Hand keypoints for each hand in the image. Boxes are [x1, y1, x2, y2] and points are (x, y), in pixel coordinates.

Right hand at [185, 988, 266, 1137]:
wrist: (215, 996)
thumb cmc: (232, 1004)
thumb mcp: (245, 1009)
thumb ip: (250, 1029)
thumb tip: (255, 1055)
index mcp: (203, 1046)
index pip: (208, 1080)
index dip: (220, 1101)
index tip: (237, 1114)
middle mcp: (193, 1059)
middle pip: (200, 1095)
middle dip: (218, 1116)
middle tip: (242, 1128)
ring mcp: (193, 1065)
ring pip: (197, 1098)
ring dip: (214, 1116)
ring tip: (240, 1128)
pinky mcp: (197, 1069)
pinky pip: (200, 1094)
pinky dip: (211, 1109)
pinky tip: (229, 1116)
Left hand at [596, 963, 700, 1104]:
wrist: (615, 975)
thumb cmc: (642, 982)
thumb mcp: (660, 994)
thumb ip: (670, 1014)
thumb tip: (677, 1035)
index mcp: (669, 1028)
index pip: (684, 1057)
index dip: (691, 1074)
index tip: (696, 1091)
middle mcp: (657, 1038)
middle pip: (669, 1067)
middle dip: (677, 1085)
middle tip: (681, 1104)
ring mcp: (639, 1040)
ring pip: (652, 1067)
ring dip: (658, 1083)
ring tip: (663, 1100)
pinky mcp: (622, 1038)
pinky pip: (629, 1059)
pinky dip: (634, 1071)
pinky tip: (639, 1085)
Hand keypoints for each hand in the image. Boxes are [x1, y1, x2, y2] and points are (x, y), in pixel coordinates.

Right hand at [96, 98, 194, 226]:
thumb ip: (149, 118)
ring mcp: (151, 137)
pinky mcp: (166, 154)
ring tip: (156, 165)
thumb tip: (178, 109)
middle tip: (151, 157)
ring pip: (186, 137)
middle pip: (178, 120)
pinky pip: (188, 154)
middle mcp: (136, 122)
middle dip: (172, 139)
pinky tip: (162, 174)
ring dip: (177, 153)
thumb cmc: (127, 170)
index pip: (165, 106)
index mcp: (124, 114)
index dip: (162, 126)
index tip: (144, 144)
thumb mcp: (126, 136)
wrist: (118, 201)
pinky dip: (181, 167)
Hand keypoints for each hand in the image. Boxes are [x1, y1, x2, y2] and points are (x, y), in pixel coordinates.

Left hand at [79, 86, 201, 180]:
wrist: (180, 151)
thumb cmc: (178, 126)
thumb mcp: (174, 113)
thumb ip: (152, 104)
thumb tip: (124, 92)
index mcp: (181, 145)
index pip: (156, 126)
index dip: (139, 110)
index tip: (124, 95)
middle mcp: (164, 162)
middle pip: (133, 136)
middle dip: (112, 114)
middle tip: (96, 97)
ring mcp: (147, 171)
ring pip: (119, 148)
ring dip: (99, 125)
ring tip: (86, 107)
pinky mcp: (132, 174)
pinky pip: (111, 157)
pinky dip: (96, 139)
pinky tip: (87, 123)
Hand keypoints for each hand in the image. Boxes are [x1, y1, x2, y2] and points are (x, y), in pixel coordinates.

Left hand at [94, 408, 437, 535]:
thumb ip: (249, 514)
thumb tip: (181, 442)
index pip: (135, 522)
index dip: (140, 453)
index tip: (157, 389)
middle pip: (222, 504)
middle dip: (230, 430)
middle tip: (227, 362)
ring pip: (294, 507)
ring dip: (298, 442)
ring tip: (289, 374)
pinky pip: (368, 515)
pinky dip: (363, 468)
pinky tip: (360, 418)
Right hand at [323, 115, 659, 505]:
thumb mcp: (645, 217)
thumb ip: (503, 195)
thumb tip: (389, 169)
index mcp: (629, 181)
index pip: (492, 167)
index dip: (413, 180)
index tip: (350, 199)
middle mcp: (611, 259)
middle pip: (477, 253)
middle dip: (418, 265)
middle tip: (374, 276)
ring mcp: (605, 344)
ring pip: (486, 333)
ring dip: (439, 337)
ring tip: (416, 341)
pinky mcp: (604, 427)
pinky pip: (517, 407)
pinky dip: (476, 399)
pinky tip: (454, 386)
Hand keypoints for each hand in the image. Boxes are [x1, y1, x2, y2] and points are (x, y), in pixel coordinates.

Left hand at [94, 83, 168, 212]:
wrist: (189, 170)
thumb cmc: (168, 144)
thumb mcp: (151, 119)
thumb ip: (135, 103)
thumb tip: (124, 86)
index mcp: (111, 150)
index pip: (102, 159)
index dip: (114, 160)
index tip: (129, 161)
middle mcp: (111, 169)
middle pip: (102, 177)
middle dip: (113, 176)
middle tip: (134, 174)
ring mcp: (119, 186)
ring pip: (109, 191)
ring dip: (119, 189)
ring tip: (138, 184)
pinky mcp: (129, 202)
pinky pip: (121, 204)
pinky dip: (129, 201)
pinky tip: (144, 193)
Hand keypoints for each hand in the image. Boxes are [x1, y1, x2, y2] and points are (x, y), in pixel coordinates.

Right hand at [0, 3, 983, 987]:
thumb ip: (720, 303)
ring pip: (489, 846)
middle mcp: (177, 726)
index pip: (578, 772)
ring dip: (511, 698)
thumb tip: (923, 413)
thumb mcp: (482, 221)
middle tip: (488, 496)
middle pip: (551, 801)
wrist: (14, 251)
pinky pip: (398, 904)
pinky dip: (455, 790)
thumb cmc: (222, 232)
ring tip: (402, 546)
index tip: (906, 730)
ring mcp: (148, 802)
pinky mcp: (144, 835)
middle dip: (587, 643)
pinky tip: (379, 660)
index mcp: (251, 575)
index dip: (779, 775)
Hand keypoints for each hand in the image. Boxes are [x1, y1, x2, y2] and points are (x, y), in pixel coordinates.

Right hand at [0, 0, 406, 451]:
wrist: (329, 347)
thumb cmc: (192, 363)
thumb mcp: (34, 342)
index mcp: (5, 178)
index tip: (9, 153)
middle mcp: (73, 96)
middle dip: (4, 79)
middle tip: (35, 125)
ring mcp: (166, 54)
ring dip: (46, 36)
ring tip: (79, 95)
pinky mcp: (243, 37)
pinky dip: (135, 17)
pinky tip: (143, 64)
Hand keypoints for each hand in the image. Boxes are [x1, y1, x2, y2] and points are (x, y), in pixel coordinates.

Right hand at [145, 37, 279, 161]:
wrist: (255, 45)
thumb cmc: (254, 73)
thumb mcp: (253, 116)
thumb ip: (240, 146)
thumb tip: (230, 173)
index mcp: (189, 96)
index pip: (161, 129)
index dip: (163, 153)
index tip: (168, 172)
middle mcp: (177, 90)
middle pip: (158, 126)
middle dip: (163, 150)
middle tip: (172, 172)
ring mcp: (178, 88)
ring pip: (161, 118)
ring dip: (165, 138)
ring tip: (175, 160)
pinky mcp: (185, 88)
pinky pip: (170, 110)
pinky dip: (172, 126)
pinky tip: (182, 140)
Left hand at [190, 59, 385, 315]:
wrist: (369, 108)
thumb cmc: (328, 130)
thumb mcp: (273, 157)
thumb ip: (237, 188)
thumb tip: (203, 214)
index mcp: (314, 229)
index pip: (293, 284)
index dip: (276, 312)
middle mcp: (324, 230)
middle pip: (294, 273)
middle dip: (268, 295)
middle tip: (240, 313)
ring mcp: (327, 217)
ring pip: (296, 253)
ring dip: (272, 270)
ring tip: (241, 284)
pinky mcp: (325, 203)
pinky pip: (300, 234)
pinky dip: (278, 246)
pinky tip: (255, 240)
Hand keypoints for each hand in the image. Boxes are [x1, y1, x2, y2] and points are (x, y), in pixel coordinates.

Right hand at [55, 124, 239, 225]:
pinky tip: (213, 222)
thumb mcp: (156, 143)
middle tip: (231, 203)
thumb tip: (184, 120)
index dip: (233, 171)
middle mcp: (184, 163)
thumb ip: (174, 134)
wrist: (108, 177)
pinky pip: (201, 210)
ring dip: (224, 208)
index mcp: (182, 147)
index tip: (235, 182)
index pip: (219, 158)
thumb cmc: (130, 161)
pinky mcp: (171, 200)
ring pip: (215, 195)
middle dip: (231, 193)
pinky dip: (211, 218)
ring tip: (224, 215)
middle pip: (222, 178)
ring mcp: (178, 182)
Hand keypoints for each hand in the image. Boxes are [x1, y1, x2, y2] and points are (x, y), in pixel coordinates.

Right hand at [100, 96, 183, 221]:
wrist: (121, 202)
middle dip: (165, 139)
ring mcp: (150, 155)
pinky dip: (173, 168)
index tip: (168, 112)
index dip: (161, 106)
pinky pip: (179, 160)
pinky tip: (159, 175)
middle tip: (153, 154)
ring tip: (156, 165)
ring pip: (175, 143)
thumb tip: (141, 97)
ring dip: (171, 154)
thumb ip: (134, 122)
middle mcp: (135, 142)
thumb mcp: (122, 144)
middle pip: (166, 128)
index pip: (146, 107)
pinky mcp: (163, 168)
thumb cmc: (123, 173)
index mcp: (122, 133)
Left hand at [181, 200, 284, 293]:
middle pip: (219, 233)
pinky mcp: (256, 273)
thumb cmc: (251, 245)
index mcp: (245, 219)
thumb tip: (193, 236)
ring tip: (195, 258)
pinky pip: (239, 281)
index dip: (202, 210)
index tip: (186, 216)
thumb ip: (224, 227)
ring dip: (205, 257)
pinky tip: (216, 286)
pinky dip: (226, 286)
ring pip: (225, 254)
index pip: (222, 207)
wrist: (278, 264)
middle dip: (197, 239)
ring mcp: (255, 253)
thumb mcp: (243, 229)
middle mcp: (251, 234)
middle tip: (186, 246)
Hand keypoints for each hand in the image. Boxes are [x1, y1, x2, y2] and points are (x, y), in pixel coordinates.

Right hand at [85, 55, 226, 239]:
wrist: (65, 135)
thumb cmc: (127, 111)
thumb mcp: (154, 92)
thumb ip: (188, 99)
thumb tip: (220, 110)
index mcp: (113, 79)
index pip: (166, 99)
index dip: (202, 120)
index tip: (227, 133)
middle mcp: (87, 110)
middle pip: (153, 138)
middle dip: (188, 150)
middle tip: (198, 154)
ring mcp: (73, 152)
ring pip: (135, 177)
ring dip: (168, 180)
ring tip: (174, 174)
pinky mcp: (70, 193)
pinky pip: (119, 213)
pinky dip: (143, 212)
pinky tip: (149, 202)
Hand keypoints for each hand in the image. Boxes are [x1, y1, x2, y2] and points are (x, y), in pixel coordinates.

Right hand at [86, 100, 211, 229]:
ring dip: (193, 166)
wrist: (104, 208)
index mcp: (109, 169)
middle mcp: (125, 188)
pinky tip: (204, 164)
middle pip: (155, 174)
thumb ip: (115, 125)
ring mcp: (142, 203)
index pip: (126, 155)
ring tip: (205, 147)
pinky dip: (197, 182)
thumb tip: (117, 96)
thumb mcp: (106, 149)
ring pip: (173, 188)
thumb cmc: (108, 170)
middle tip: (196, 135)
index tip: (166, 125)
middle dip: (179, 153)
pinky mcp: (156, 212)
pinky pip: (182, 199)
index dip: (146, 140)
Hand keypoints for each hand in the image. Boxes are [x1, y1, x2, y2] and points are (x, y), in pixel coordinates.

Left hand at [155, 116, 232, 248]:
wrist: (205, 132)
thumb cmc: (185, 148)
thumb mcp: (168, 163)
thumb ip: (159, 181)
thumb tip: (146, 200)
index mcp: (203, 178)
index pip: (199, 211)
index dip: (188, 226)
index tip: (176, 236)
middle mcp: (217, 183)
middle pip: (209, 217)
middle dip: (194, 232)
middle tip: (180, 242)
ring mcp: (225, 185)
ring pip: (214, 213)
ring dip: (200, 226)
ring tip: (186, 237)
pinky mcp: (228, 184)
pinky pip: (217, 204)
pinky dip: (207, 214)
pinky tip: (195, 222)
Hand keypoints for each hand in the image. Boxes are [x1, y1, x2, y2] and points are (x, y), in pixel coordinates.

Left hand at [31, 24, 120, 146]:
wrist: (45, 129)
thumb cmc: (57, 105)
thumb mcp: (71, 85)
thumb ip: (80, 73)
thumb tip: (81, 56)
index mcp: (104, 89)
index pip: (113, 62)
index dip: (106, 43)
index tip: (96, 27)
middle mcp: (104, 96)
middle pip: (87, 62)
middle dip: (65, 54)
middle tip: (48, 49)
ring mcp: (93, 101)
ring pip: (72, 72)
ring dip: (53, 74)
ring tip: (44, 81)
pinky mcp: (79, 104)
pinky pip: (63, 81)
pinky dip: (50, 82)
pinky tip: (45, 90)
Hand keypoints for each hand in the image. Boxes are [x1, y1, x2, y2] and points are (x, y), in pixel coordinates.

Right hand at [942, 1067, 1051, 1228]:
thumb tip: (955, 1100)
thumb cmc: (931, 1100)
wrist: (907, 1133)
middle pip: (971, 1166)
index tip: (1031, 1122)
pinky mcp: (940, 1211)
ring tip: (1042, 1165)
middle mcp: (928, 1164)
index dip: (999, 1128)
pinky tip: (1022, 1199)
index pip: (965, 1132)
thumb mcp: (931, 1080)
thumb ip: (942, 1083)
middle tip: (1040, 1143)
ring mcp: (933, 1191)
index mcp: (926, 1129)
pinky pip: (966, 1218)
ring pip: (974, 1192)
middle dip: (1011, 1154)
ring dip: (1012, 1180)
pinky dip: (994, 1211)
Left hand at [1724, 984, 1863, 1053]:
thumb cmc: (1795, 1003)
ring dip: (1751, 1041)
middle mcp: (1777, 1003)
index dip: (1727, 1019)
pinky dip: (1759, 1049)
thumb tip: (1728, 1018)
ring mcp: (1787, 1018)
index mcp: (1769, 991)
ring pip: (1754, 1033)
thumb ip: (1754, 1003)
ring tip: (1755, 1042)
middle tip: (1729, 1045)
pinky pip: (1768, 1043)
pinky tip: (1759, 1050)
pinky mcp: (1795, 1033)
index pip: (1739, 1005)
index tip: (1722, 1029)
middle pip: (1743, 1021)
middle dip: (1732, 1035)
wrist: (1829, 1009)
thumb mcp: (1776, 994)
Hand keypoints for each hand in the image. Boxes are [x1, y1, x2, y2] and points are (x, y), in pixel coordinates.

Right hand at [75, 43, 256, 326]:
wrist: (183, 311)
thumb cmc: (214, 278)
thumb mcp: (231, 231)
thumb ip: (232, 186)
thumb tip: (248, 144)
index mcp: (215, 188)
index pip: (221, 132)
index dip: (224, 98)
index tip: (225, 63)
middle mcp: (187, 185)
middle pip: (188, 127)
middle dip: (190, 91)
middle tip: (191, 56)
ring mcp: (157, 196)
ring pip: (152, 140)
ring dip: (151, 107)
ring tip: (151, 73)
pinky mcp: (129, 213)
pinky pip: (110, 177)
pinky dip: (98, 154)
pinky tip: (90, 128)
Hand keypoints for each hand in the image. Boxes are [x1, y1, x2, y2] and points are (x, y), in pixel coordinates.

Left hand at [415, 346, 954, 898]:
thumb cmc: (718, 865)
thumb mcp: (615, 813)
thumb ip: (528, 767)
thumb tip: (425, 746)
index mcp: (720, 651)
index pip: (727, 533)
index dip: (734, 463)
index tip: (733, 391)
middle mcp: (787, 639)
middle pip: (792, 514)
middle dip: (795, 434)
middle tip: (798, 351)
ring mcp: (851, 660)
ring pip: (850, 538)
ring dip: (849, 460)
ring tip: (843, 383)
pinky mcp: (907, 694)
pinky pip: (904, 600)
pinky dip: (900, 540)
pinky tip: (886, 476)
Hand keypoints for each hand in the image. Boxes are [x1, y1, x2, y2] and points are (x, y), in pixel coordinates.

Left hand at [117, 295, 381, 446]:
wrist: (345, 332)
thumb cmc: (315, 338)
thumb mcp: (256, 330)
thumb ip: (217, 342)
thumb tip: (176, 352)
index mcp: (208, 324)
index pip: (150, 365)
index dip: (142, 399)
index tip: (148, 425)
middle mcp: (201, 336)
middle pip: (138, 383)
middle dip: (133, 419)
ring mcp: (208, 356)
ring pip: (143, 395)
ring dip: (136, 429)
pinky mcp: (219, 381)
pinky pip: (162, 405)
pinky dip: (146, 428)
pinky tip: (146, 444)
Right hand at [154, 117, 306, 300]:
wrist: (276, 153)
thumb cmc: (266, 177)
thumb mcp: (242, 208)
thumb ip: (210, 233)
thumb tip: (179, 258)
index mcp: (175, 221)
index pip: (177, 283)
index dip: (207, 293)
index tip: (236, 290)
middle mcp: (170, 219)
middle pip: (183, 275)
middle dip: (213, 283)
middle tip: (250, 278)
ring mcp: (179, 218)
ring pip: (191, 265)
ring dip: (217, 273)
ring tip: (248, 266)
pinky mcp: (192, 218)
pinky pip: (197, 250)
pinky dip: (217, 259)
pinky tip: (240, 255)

Exercise prompt:
The listing above holds a line with "thumb tip: (124, 86)" and a line with "ring dip: (46, 36)". Print the stretch from the first through the second, exactly and alone.

Task solution:
thumb tip: (124, 86)
index mcp: (111, 150)
index pip: (102, 159)
index dip: (114, 160)
index tip: (129, 161)
middle mcp: (111, 169)
middle pip: (102, 177)
middle dip: (113, 176)
middle tip: (134, 174)
ring mcp: (119, 186)
ring pip: (109, 191)
ring dip: (119, 189)
ring tip: (138, 184)
pinky mcp: (129, 202)
pinky pip: (121, 204)
pinky dip: (129, 201)
pinky tip: (144, 193)
Hand keypoints for each hand in the image. Boxes are [x1, y1, x2, y2] and points are (x, y), in pixel coordinates.

Right hand at [0, 3, 983, 987]:
thumb ip: (720, 303)
ring pip: (489, 846)
middle mcp: (177, 726)
index pip: (578, 772)
ring dip: (511, 698)
thumb tip: (923, 413)
thumb mcp: (482, 221)
middle tip: (488, 496)
middle pip: (551, 801)
wrist: (14, 251)
pinky pip: (398, 904)
pinky dip: (455, 790)
thumb cmc: (222, 232)
ring tip: (402, 546)
index tip: (906, 730)
ring mcp: (148, 802)
pinky mcp: (144, 835)
middle dip: (587, 643)
pinky tip: (379, 660)
index mcp: (251, 575)
index dip: (779, 775)
Hand keypoints for each hand in the image. Boxes are [x1, y1, x2, y2] and points are (x, y), in pixel coordinates.

Right hand at [0, 0, 406, 451]:
wrist: (329, 347)
thumb cmc: (192, 363)
thumb mcp: (34, 342)
index mcp: (5, 178)
index tip: (9, 153)
middle mcp: (73, 96)
middle dip: (4, 79)
middle tip: (35, 125)
ring mcp: (166, 54)
ring dip: (46, 36)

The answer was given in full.